THINGS TO DO
**A)** Name every term that the engine-parts glossary defines.
**B)** From the engine-parts glossary, copy the stretch from "Flywheel. Rotating mass" through "into the combustion chamber." word for word.
**C)** Write the next part of the engine-parts glossary, picking up after its final sentence.

EXCERPTED PASSAGE
<<<<

Flywheel. Rotating mass with a large moment of inertia connected to the crankshaft of the engine. The purpose of the flywheel is to store energy and furnish a large angular momentum that keeps the engine rotating between power strokes and smooths out engine operation. On some aircraft engines the propeller serves as the flywheel, as does the rotating blade on many lawn mowers.

Fuel injector. A pressurized nozzle that sprays fuel into the incoming air on SI engines or into the cylinder on CI engines. On SI engines, fuel injectors are located at the intake valve ports on multipoint port injector systems and upstream at the intake manifold inlet on throttle body injector systems. In a few SI engines, injectors spray directly into the combustion chamber.

Fuel pump. Electrically or mechanically driven pump to supply fuel from the fuel tank (reservoir) to the engine. Many modern automobiles have an electric fuel pump mounted submerged in the fuel tank. Some small engines and early automobiles had no fuel pump, relying on gravity feed.

Glow plug. Small electrical resistance heater mounted inside the combustion chamber of many CI engines, used to preheat the chamber enough so that combustion will occur when first starting a cold engine. The glow plug is turned off after the engine is started.

Head. The piece which closes the end of the cylinders, usually containing part of the clearance volume of the combustion chamber. The head is usually cast iron or aluminum, and bolts to the engine block. In some less common engines, the head is one piece with the block. The head contains the spark plugs in SI engines and the fuel injectors in CI engines and some SI engines. Most modern engines have the valves in the head, and many have the camshaft(s) positioned there also (overhead valves and overhead cam).

Head gasket. Gasket which serves as a sealant between the engine block and head where they bolt together. They are usually made in sandwich construction of metal and composite materials. Some engines use liquid head gaskets.

Intake manifold. Piping system which delivers incoming air to the cylinders, usually made of cast metal, plastic, or composite material. In most SI engines, fuel is added to the air in the intake manifold system either by fuel injectors or with a carburetor. Some intake manifolds are heated to enhance fuel evaporation. The individual pipe to a single cylinder is called a runner.

>>>>

RAW DATA
<<<<

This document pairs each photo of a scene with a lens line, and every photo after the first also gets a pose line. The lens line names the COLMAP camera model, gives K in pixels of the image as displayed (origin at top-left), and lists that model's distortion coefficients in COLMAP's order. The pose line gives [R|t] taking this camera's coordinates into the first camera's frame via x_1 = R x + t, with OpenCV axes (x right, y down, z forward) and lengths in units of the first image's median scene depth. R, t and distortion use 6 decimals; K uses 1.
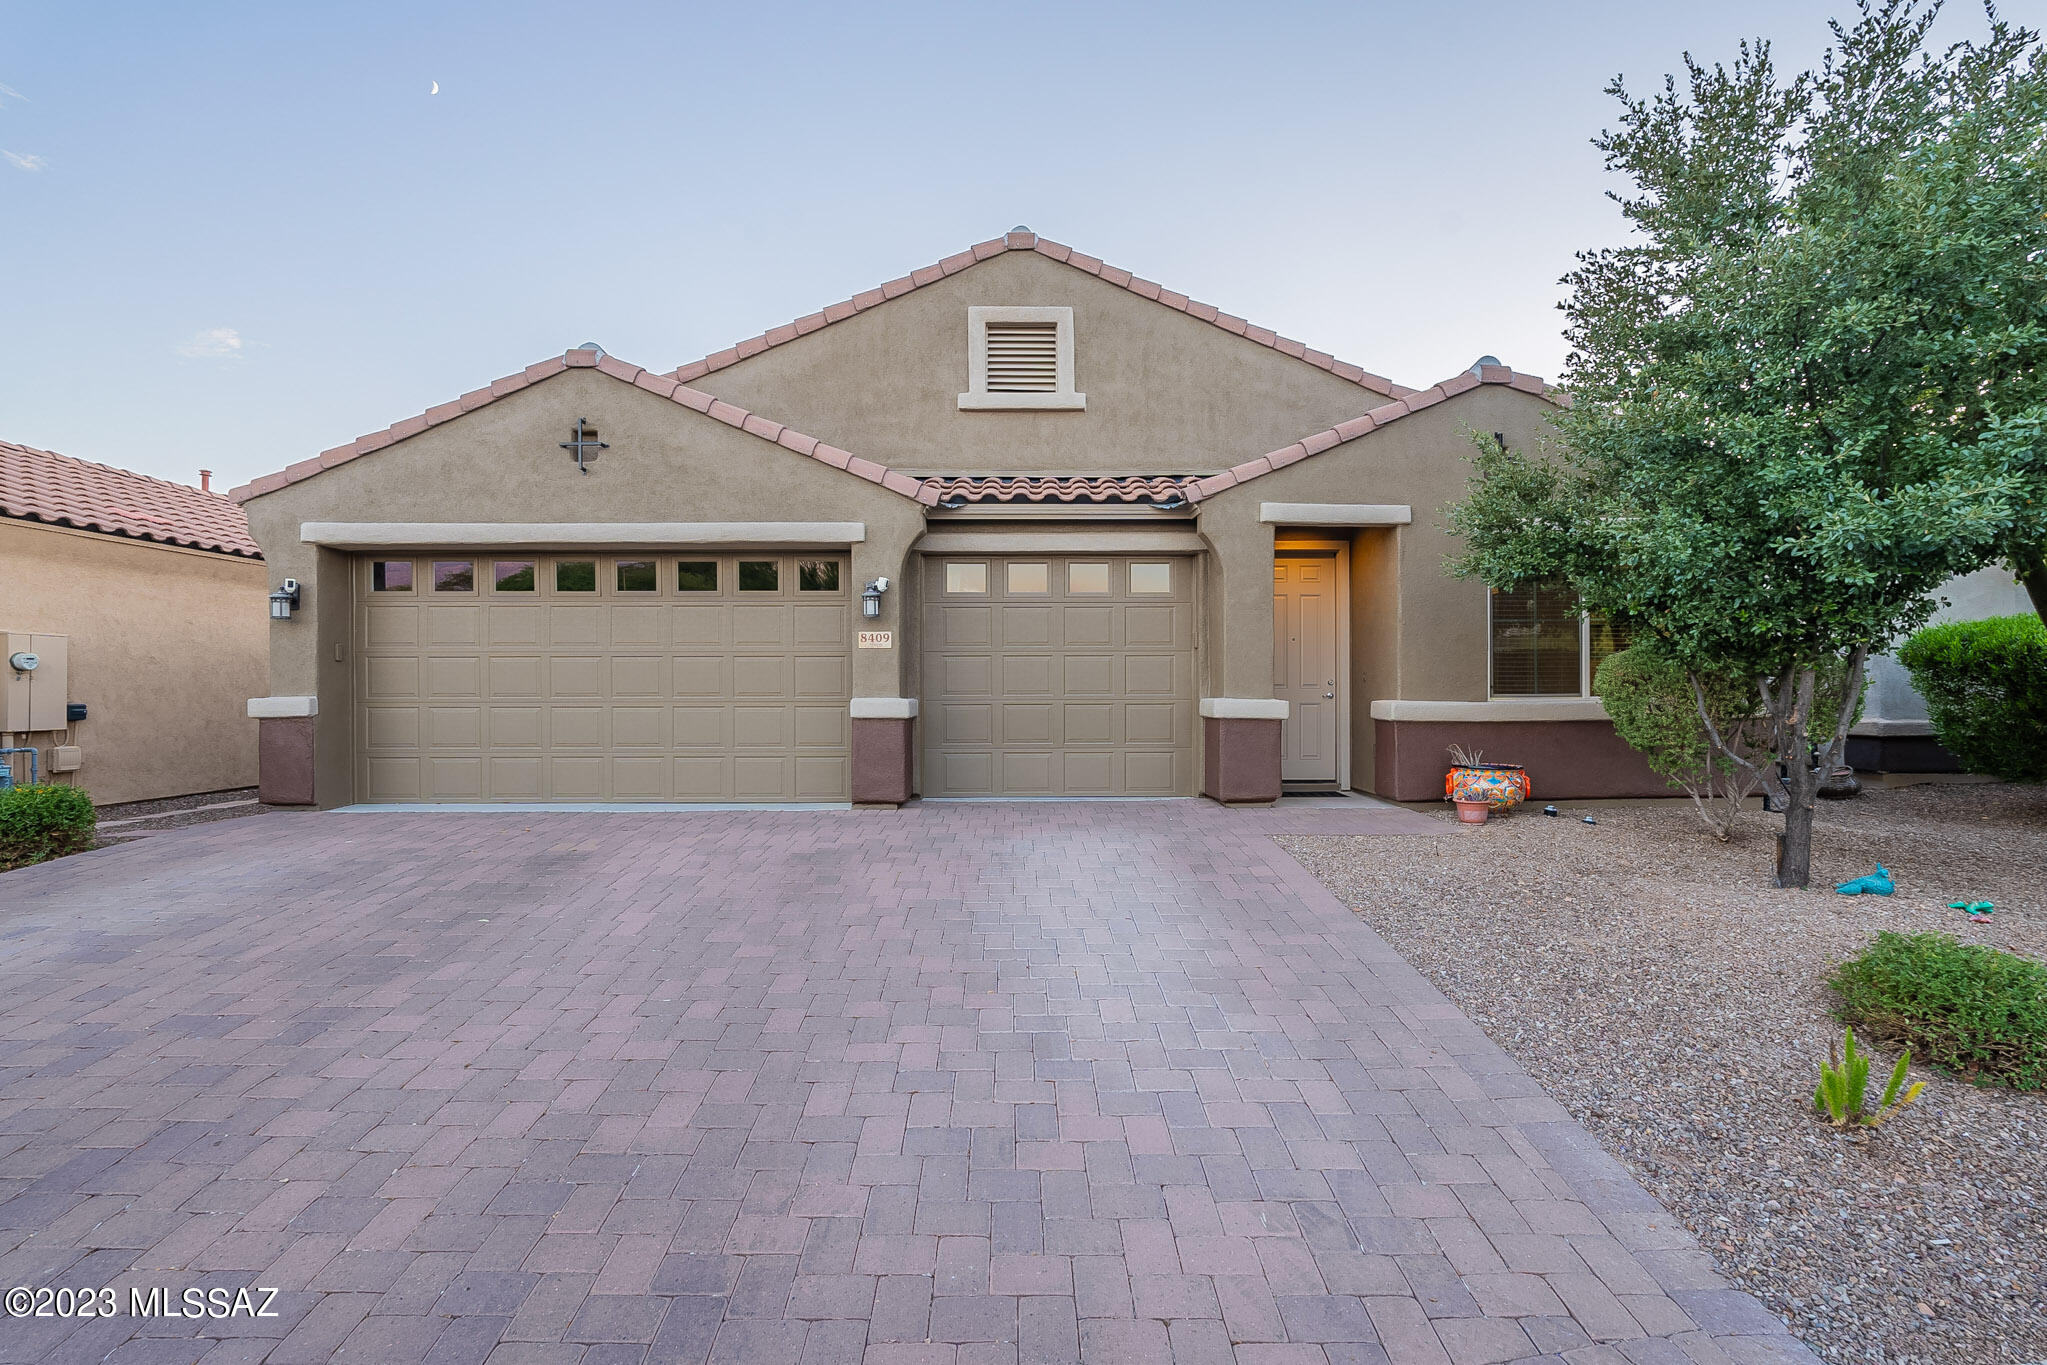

>>>>

SOLVED PROBLEMS
**A)** Flywheel, Fuel injector, Fuel pump, Glow plug, Head, Head gasket, Intake manifold

**B)**
Flywheel. Rotating mass with a large moment of inertia connected to the crankshaft of the engine. The purpose of the flywheel is to store energy and furnish a large angular momentum that keeps the engine rotating between power strokes and smooths out engine operation. On some aircraft engines the propeller serves as the flywheel, as does the rotating blade on many lawn mowers.

Fuel injector. A pressurized nozzle that sprays fuel into the incoming air on SI engines or into the cylinder on CI engines. On SI engines, fuel injectors are located at the intake valve ports on multipoint port injector systems and upstream at the intake manifold inlet on throttle body injector systems. In a few SI engines, injectors spray directly into the combustion chamber.

**C)**
Main bearing. The bearings connected to the engine block in which the crankshaft rotates. The maximum number of main bearings would be equal to the number of pistons plus one, or one between each set of pistons plus the two ends. On some less powerful engines, the number of main bearings is less than this maximum.

Oil pan. Oil reservoir usually bolted to the bottom of the engine block, making up
part of the crankcase. Acts as the oil sump for most engines.

Oil pump. Pump used to distribute oil from the oil sump to required lubrication points. The oil pump can be electrically driven, but is most commonly mechanically driven by the engine. Some small engines do not have an oil pump and are lubricated by splash distribution.

Oil sump. Reservoir for the oil system of the engine, commonly part of the crankcase. Some engines (aircraft) have a separate closed reservoir called a dry sump.

Piston. The cylindrical-shaped mass that reciprocates back and forth in the cylinder, transmitting the pressure forces in the combustion chamber to the rotating crankshaft. The top of the piston is called the crown and the sides are called the skirt.

The face on the crown makes up one wall of the combustion chamber and may be a flat or highly contoured surface. Some pistons contain an indented bowl in the crown, which makes up a large percent of the clearance volume.

Pistons are made of cast iron, steel, or aluminum. Iron and steel pistons can have sharper corners because of their higher strength. They also have lower thermal expansion, which allows for tighter tolerances and less crevice volume. Aluminum pistons are lighter and have less mass inertia. Sometimes synthetic or composite materials are used for the body of the piston, with only the crown made of metal. Some pistons have a ceramic coating on the face.

Piston rings. Metal rings that fit into circumferential grooves around the piston and form a sliding surface against the cylinder walls. Near the top of the piston are usually two or more compression rings made of highly polished hard chrome steel.

The purpose of these is to form a seal between the piston and cylinder walls and to restrict the high-pressure gases in the combustion chamber from leaking past the piston into the crankcase (blowby). Below the compression rings on the piston is at least one oil ring, which assists in lubricating the cylinder walls and scrapes away excess oil to reduce oil consumption.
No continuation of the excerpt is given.